» **Assignment**:
Leaving the pictures aside, reproduce the data in full and word for word.

» **Provided data**:
..........

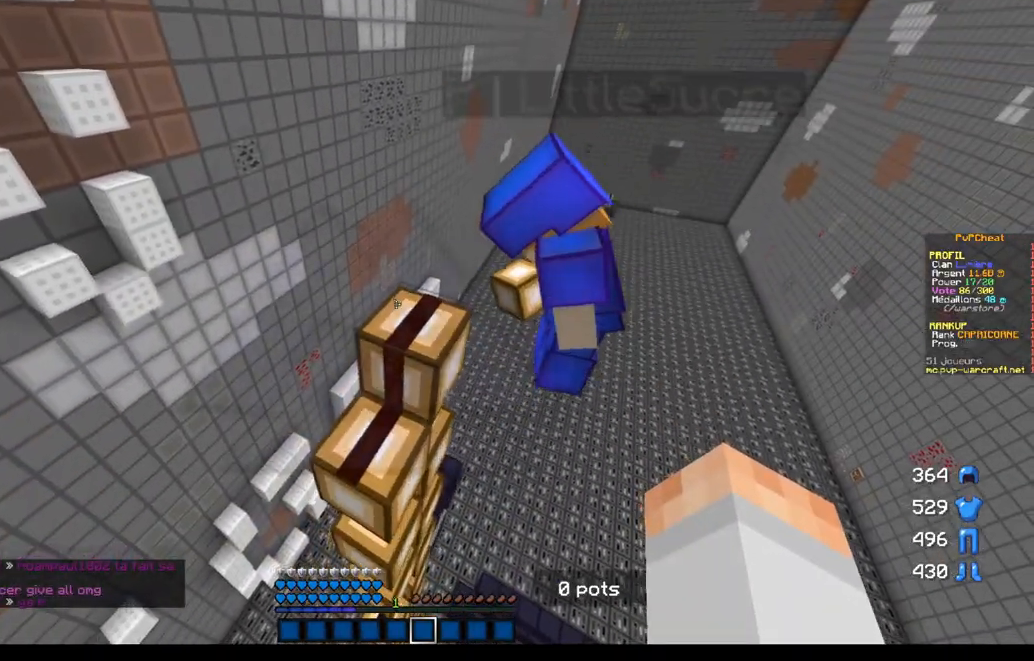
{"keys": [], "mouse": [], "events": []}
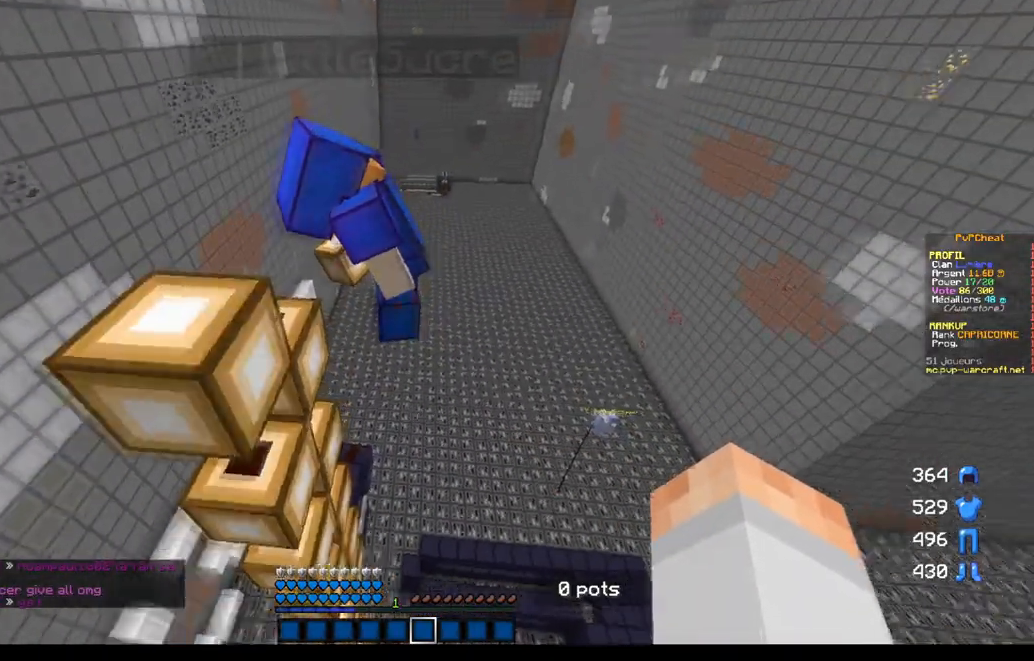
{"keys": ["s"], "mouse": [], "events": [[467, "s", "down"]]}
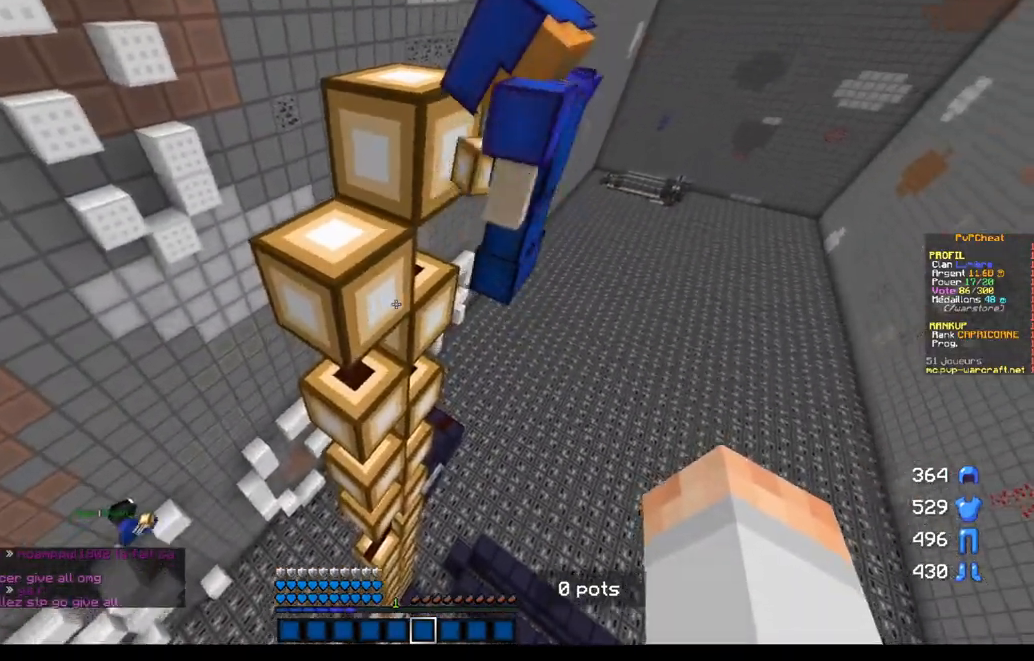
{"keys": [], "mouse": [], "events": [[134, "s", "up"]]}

..........

» **Task output**:
{"keys": [], "mouse": [], "events": []}
{"keys": ["s"], "mouse": [], "events": [[467, "s", "down"]]}
{"keys": [], "mouse": [], "events": [[134, "s", "up"]]}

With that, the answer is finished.